None of this was lost on the Cayuse, whose resentment at being ignored and fear at being displaced continued to grow. The migration of 1847 brought over 7,000 emigrants to Oregon, and with them came measles. Almost overnight, half the Cayuse died. Marcus was held liable for the wave of death, just as tribal medicine men paid with their reputations, and sometimes their lives, when they failed.
On November 29, 1847, hours after the third child of a Cayuse chief died, warriors attacked the Whitman’s mission. Marcus was tomahawked and shot. Narcissa dragged his dying body into the house and locked the doors.
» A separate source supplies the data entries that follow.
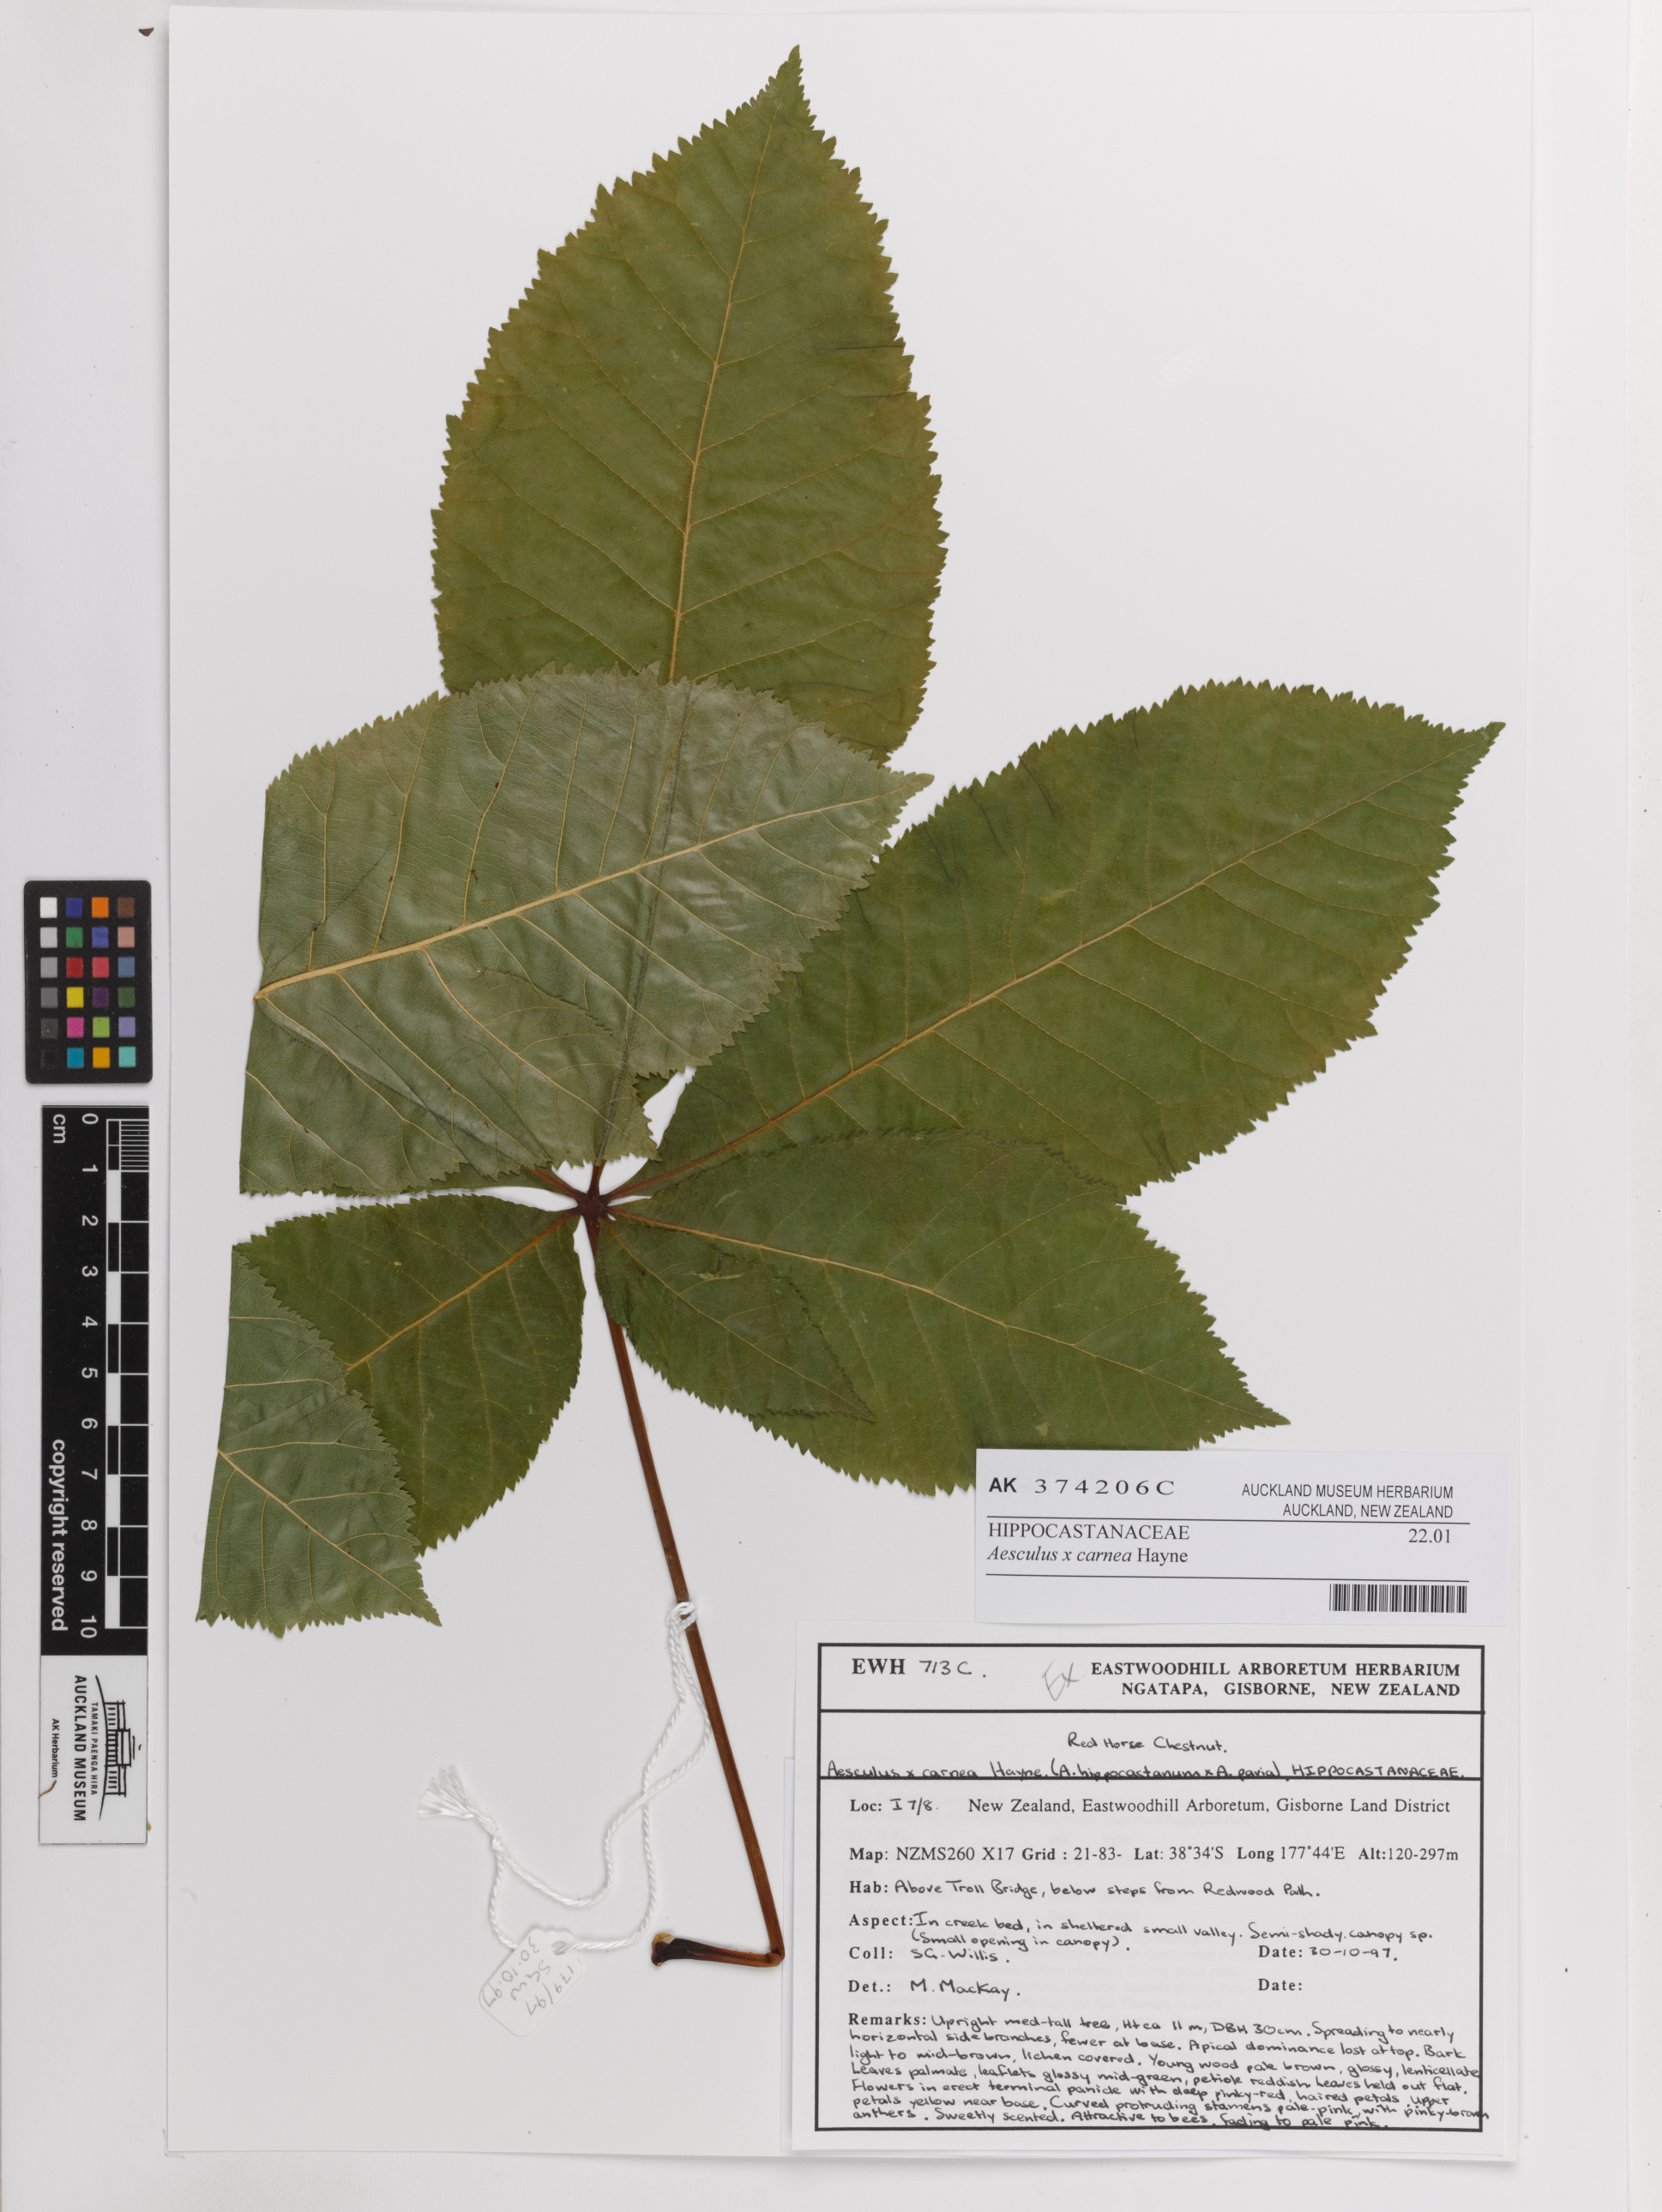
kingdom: Plantae
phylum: Tracheophyta
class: Magnoliopsida
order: Sapindales
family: Sapindaceae
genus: Aesculus
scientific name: Aesculus carnea
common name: Red horse-chestnut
As she bent over her husband, she was shot through the glass panes she had so loved.
Survivors reported that as she lay dying, she prayed over and over, “Lord, save these little ones.” The children and other women in the mission would be spared, but the Cayuse came for Narcissa, dragging her outside, where she was shot again and whipped. Ten more men were also killed that day, and Indians later set fire to the mission that had taken a decade to build. After Narcissa’s burial, wolves dug up the shallow grave and ate part of her body.
Afterwards, Narcissa became a martyred figure in Oregon, and the massacre was an impetus for its eventual statehood.
But even more significantly, what Narcissa endured to lead the way convinced other women that they could follow. Hers were the first steps of millions of weary, but determined, female shoes that would tame the West.